Bez ograniczeń w niedzielę - według projektu ustawy w obecnym kształcie - będą mogły handlować sklepy na terenie stacji paliw i dworców. Ten zapis - zdaniem Ryszarda Jaśkowskiego - mogą wykorzystać zagraniczne sieci.
- Jest niebezpieczeństwo, że na dworcach kolejowych najwięksi gracze, głównie dyskonty, pewnie dogadają się i nas nie będzie stać na takie wielkie inwestycje, natomiast kapitał zagraniczny owszem – przewiduje rozmówca Naczelnej Redakcji Gospodarczej Polskiego Radia.
Możliwy jeszcze inny kompromis
Zakaz w co drugą niedzielę miał być kompromisem. Ale w grę wchodzi też inny kompromis, uważa ekonomista Sławomir Horbaczewski.
REKLAMA
- Żeby w każdą niedzielę wprowadzić zakaz, czy to od dołu, że nie można handlować wcześniej niż np. od godziny 12, lub po południu. Jeżeli poszczególne sklepy zaczną pracować na jedną zmianę w niedzielę, a nie na półtorej czy dwie zmiany, będą miały znacznie ograniczone koszty, a najprawdopodobniej co najmniej taki sam obrót, być może większy. Jeżeli stopniowo, po roku, dojdziemy do wniosku, że powinniśmy jeszcze bardziej ograniczyć ten handel, będziemy wszyscy do tego przygotowani i w sensie ekonomicznym będzie to bardziej racjonalne – uważa ekonomista.
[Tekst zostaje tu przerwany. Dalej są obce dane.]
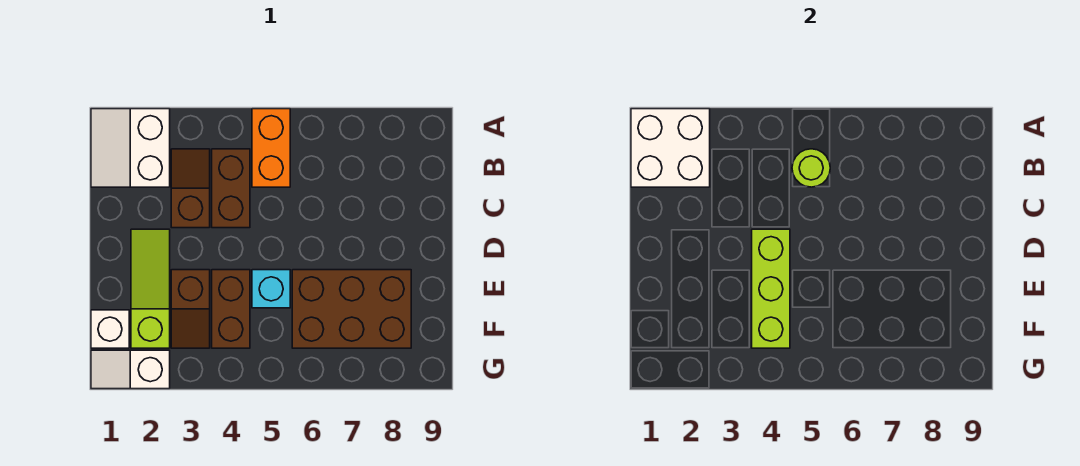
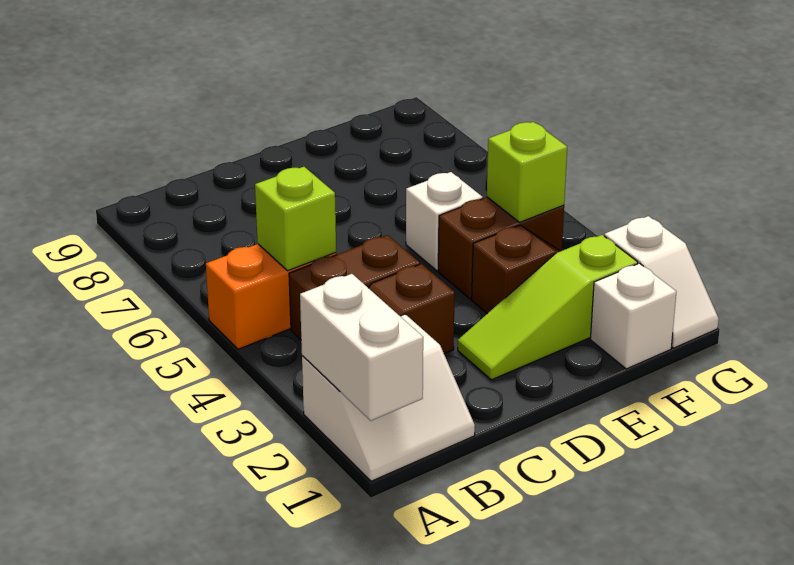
white 2x2 brick [631,109,710,187] -> white 1x2 brick [300,274,423,421]
lime 1x1 round brick [792,149,830,187] -> lime 1x1 brick [255,167,336,271]
lime 1x3 brick [752,229,790,348] -> lime 1x1 brick [487,122,567,222]
cyan 1x1 brick [252,270,290,308] -> white 1x1 brick [406,172,483,271]
brown 2x3 brick [292,270,411,348] -> none

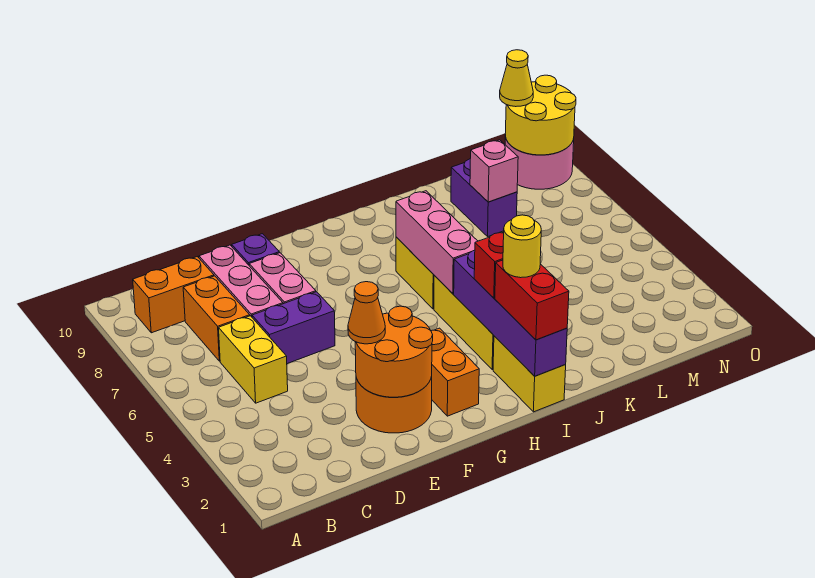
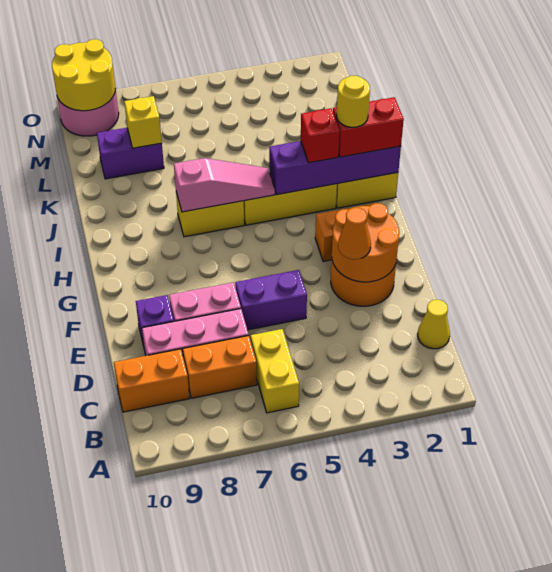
orange 1x2 brick [133,257,214,333] -> orange 1x2 brick turned to [114,349,189,412]
yellow 1x2 brick [219,316,288,403] -> yellow 1x2 brick turned to [251,329,299,413]
purple 1x2 brick [252,292,335,364] -> purple 1x2 brick turned to [235,270,307,330]
pink 1x3 brick [396,191,478,294] -> pink 1x3 slope [174,158,275,212]
pink 1x1 brick [470,140,518,202] -> yellow 1x1 brick [124,96,162,148]
yellow 1x1 cone [500,50,533,107] -> yellow 1x1 cone moved to [418,300,450,349]

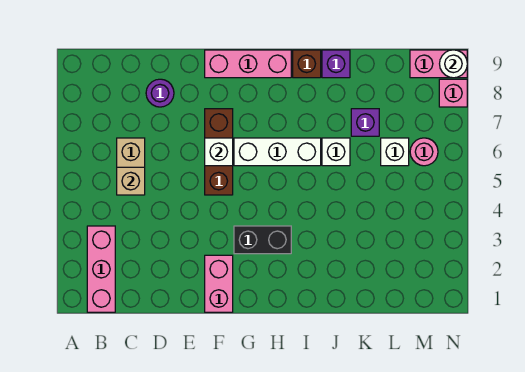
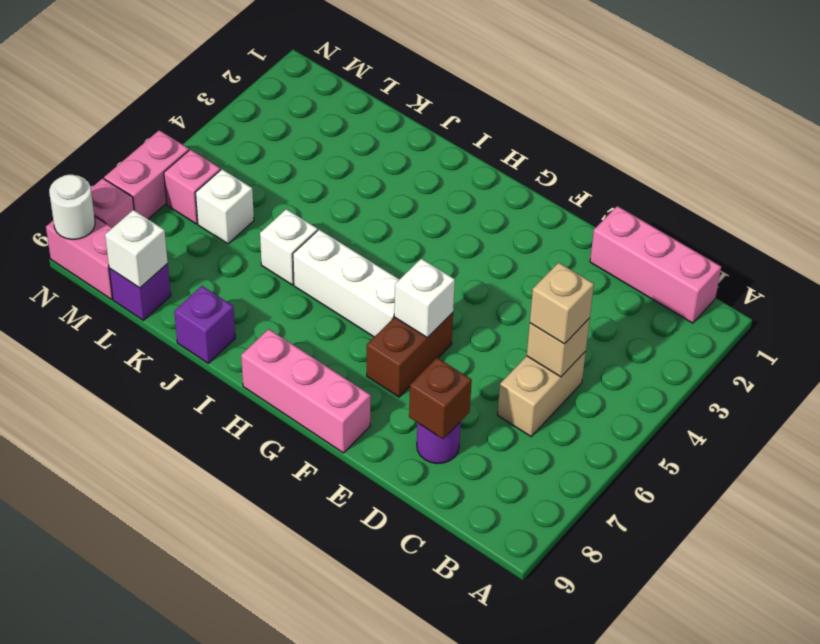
pink 1x3 brick [87,226,115,312] -> pink 1x3 brick turned to [590,206,721,323]
none -> tan 1x1 brick [530,263,594,344]
pink 1x2 brick [205,255,233,312] -> pink 1x2 brick moved to [104,130,189,219]
brown 1x3 brick [205,109,233,195] -> brown 1x2 brick [367,313,453,397]
black 1x2 brick [234,226,291,254] -> none
brown 1x1 brick [293,50,321,78] -> brown 1x1 brick moved to [409,358,472,439]
purple 1x1 brick [351,109,379,136] -> purple 1x1 brick moved to [109,264,171,320]
none -> white 1x1 brick [105,210,168,288]
pink 1x1 round brick [410,138,438,166] -> pink 1x1 brick [164,150,220,224]

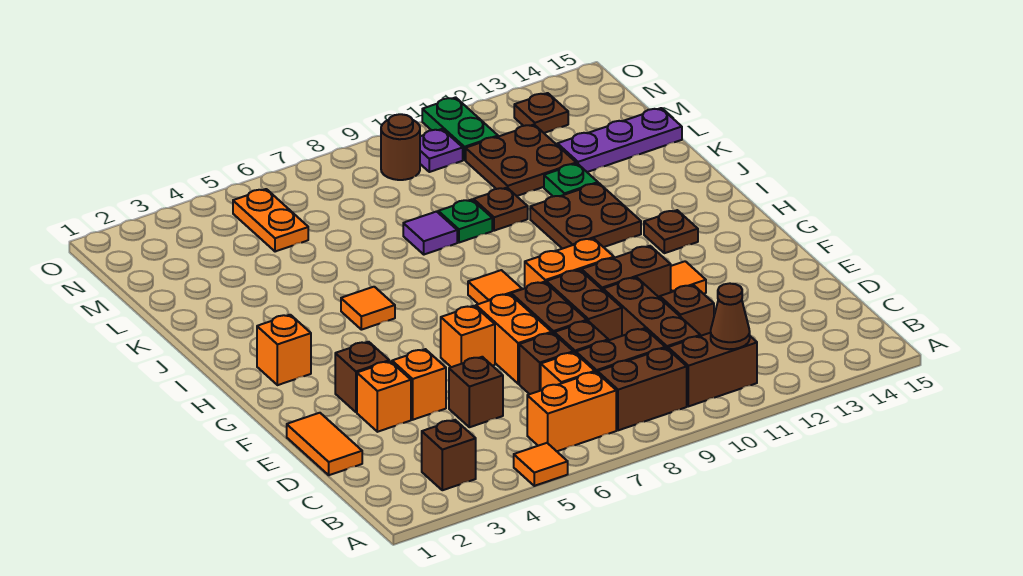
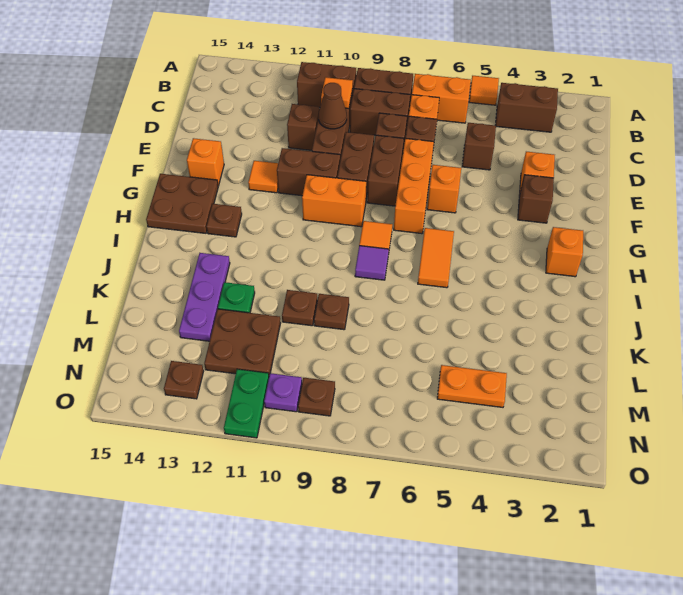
brown 1x1 brick [422,420,476,490] -> brown 1x2 brick [496,83,558,132]
brown 1x1 cone [711,283,750,349] -> brown 1x1 cone moved to [319,83,347,129]
orange 1x2 tile [287,413,362,475] -> orange 1x2 tile moved to [418,228,454,288]
orange 1x1 brick [392,349,446,420] -> orange 1x1 brick moved to [187,138,224,186]
orange 1x2 brick [476,294,552,384] -> orange 1x3 brick [394,138,434,234]
orange 1x1 tile [341,287,395,330] -> orange 1x1 tile moved to [321,77,353,109]
brown 2x2 plate [530,183,641,249] -> brown 2x2 plate moved to [146,174,218,233]
purple 1x1 tile [403,212,457,255] -> purple 1x1 tile moved to [355,246,389,280]
green 1x1 plate [438,200,492,243] -> brown 1x1 plate [314,294,349,330]
purple 1x3 plate [557,108,682,172] -> purple 1x3 plate turned to [179,253,230,341]
orange 1x2 plate [233,189,308,252] -> orange 1x2 plate turned to [437,365,507,407]
brown 1x1 round brick [381,114,420,180] -> brown 1x1 plate [298,378,335,416]

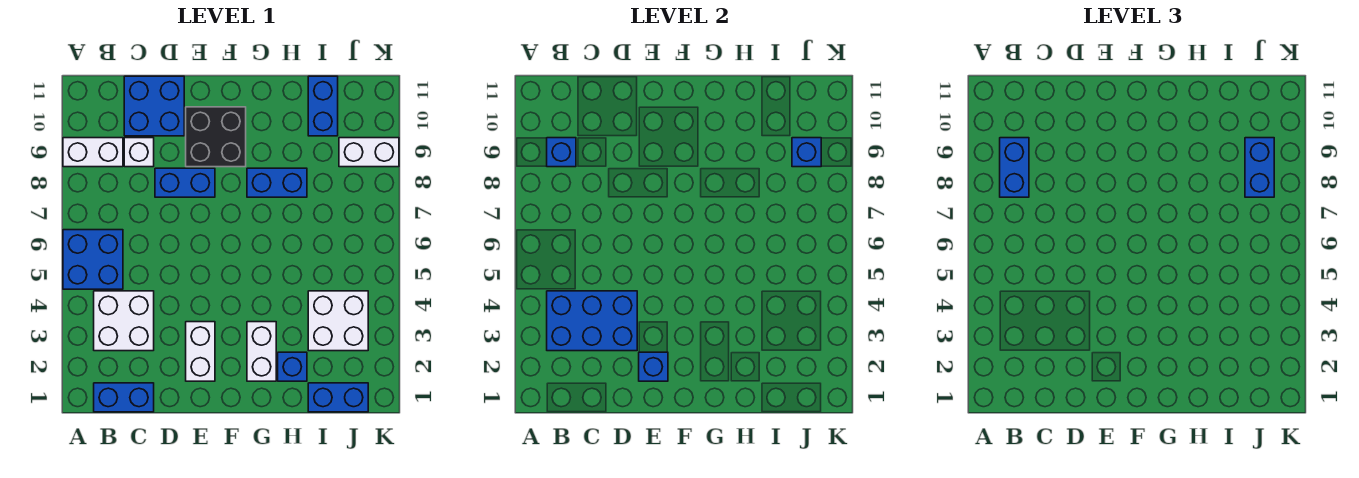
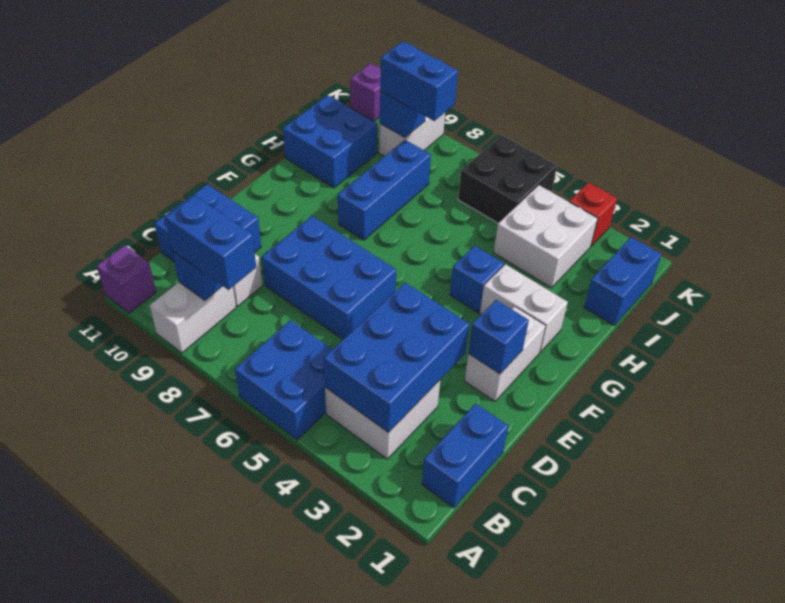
none -> purple 1x1 brick [97,245,156,313]
blue 1x2 brick [155,168,215,197] -> blue 2x3 brick [262,216,396,339]
white 1x2 brick [186,322,215,381] -> white 1x2 brick turned to [465,306,545,401]
black 2x2 brick [186,107,246,167] -> black 2x2 brick moved to [458,135,557,223]
blue 1x2 brick [247,168,307,197] -> blue 1x3 brick [338,140,431,240]
blue 1x1 brick [278,352,307,381] -> blue 1x1 brick moved to [450,246,504,313]
blue 1x2 brick [308,76,338,136] -> blue 2x2 brick [283,95,377,188]
none -> red 1x1 brick [569,183,617,246]
none -> purple 1x1 brick [350,63,381,121]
Ekspert dodaje, że pracowników handlu w coraz większym stopniu będą zastępować maszyny. I to w niedalekiej przyszłości zupełnie zmieni obecną dyskusję na temat zakazu handlu w niedzielę.
Za dwa tygodnie projektem przepisów dotyczących zakazu handlu w niedzielę ponownie zajmie się Sejm.